Vers le milieu du jour, le désert devient noirâtre, à perte de vue et partout ; noirâtres, ses montagnes ; noirâtres, ses sables jonchés de cailloux noirs ; les plus pâles plantes ont même disparu ; c’est la désolation absolue, le grand triomphe incontesté de la mort. Et là-dessus, tombe un si lourd, un si morne soleil, qui ne paraît fait que pour tuer en desséchant !… Nous n’avions encore rien vu d’aussi sinistre : on étouffe dans du calciné et du sombre, où semble s’infiltrer, pour s’anéantir, toute la lumière d’en haut ; on est là comme dans les mondes finis, dépeuplés par le feu, qu’aucune rosée ne fécondera plus… Et alors, la vague inquiétude de la précédente journée devient presque de l’angoisse et de l’horreur.



Mais sur le soir, nous arrivons à la « Vallée de la Fontaine » (l’Oued-el-Aïn), où nous devons camper. C’est la première oasis depuis que nous marchons dans le désert, et elle nous paraît un lieu enchanté, quand elle s’ouvre tout à coup, comme un décor qui change, entre deux hauts portants de montagne. Elle est enfermée, murée splendidement par les granits, qui ont reparu là, semblables à ceux du Sinaï, mais plus rouges encore. Au fond et au milieu, s’élève, comme un temple, comme une pagode hindoue, une étrange fantaisie géologique, une gigantesque pyramide régulière, flanquée presque symétriquement de clochetons et de tourelles. La base en est d’une couleur si intense qu’on la dirait frottée de sang, tandis que le sommet, d’un granit spécial sans doute, pâlit et tourne au jaune de soufre.

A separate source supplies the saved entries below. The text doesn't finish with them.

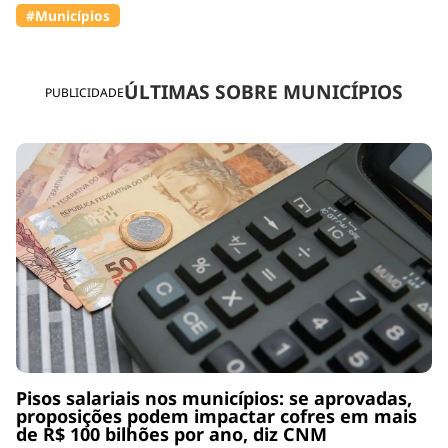
#Municípios
ÚLTIMAS SOBRE MUNICÍPIOS
PUBLICIDADE
Pisos salariais nos municípios: se aprovadas,
proposições podem impactar cofres em mais
de R$ 100 bilhões por ano, diz CNM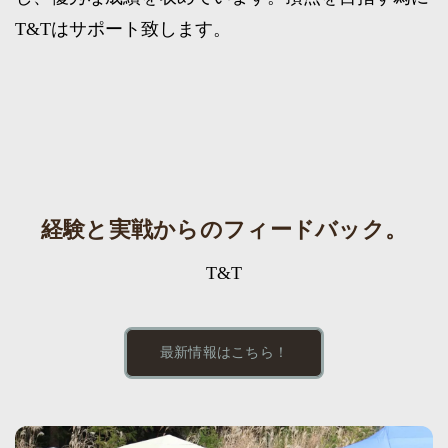
T&Tはサポート致します。
経験と実戦からのフィードバック。
T&T
最新情報はこちら！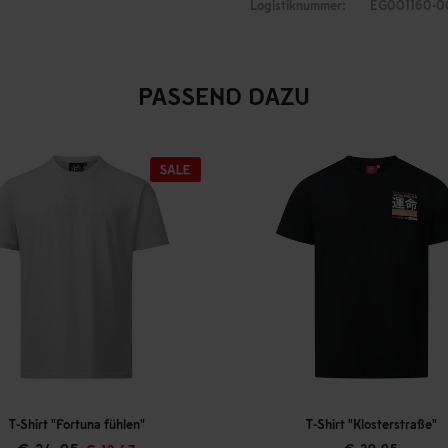
Logistiknummer:
EG001160-0
PASSEND DAZU
T-Shirt "Klosterstraße"
T-Shirt "Diesterwe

Sur la rougeur sombre de tous ces grands rochers, se détachent des bouquets de palmes d’un vert trop intense et presque bleu, les uns en touffes épaisses sur le sol, les autres s’élançant sur de longues tiges penchées. Et des tamarins, et des roseaux, et de l’eau courante qui bruit sur les pierres ! Nos chameaux altérés crient vers l’eau fraîche, courent y tremper avidement leurs têtes chaudes. Et nous, après ces jours de visions funèbres, enivrés tout à coup par la splendeur de cet Éden caché, nous campons joyeusement dans ce triple cirque de rochers sanglants parmi les belles verdures bleues.

C’est ici le lieu du rendez-vous avec le messager que nous avons envoyé à Mohammed-Jahl, chef du désert de Pétra. Il devrait nous y avoir devancés. Nous l’attendrons un jour, deux jours, et puis, s’il ne revient pas, il faudra nous décider à prendre la route oblique vers l’oasis de Nackel. Nos Bédouins d’ailleurs ne se soucient pas d’aller plus loin, sans y être autorisés, dans la direction du grand détrousseur.